• Recorded data
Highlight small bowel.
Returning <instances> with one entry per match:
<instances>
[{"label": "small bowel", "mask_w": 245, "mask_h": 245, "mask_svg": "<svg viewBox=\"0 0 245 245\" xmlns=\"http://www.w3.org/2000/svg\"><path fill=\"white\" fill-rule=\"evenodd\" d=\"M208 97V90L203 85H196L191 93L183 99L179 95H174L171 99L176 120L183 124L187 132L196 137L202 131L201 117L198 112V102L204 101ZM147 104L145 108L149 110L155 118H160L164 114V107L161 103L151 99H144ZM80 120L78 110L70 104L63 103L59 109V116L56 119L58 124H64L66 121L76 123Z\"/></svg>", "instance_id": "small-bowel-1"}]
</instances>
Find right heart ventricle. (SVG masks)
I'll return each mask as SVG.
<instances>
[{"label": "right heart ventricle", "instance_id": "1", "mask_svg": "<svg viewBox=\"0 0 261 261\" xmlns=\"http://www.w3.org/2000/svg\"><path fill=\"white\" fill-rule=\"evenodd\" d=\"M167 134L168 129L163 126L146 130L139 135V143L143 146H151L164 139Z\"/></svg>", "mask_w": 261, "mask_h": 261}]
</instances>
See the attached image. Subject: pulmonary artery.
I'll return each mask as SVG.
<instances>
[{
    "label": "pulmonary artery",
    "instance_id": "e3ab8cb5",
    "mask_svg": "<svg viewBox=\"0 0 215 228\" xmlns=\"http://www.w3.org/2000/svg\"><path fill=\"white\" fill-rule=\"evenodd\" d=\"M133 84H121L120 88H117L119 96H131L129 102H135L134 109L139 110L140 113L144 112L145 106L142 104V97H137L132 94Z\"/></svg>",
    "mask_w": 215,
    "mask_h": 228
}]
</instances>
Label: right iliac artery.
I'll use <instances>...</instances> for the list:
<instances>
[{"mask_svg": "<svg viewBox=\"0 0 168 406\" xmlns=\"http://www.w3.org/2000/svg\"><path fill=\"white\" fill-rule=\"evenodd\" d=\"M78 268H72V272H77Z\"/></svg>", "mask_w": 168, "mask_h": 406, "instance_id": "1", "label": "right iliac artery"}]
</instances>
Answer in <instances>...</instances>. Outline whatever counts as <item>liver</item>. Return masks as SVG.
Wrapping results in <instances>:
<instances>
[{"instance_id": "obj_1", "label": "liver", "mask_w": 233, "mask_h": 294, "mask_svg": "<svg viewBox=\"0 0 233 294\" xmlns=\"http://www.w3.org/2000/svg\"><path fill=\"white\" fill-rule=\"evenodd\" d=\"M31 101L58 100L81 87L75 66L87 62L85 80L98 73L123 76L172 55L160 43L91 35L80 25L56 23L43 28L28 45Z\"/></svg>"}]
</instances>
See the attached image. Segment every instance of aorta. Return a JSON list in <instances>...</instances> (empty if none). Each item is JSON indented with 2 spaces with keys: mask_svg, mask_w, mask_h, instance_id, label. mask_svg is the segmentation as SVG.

• Instructions to follow
Please pick out every line in the records above that contains the word "with", and treat uppercase and lowercase letters as different.

• Correct result
Returning <instances> with one entry per match:
See the attached image. Segment every instance of aorta. Return a JSON list in <instances>...</instances> (empty if none). Each item is JSON indented with 2 spaces with keys: mask_svg, mask_w, mask_h, instance_id, label. mask_svg is the segmentation as SVG.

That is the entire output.